## The data:
◇ ◇ ◇ ◇ ◇
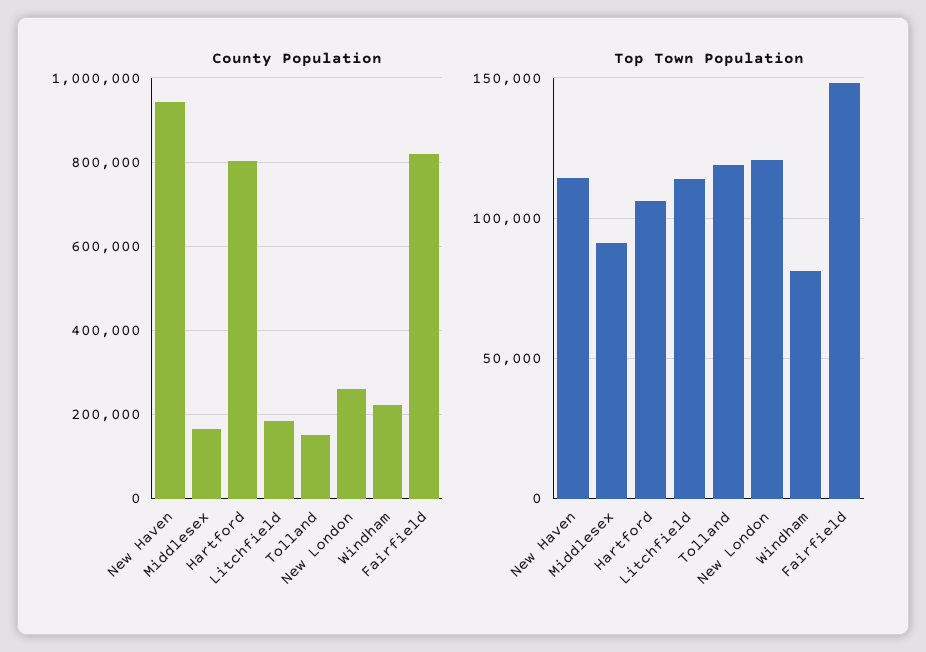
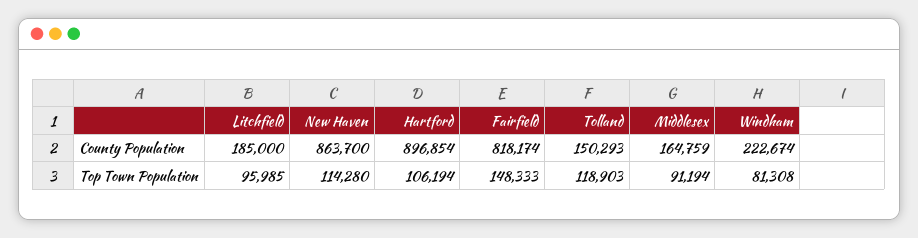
  {
    "County Population": {
-     "New Haven": 940000,
+     "New Haven": 863700,
      "Middlesex": 164759,
-     "Hartford": 800000,
+     "Hartford": 896854,
      "Litchfield": 185000,
      "Tolland": 150293,
-     "New London": 260000,
      "Windham": 222674,
      "Fairfield": 818174
    },
    "Top Town Population": {
      "New Haven": 114280,
      "Middlesex": 91194,
      "Hartford": 106194,
-     "Litchfield": 115000,
+     "Litchfield": 95985,
      "Tolland": 118903,
-     "New London": 120000,
      "Windham": 81308,
      "Fairfield": 148333
    }
  }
◇ ◇ ◇ ◇ ◇
## What you will do:
Exact copies of the entries above are needed, without their pictures.

## Exercise answer:
  {
    "County Population": {
-     "New Haven": 940000,
+     "New Haven": 863700,
      "Middlesex": 164759,
-     "Hartford": 800000,
+     "Hartford": 896854,
      "Litchfield": 185000,
      "Tolland": 150293,
-     "New London": 260000,
      "Windham": 222674,
      "Fairfield": 818174
    },
    "Top Town Population": {
      "New Haven": 114280,
      "Middlesex": 91194,
      "Hartford": 106194,
-     "Litchfield": 115000,
+     "Litchfield": 95985,
      "Tolland": 118903,
-     "New London": 120000,
      "Windham": 81308,
      "Fairfield": 148333
    }
  }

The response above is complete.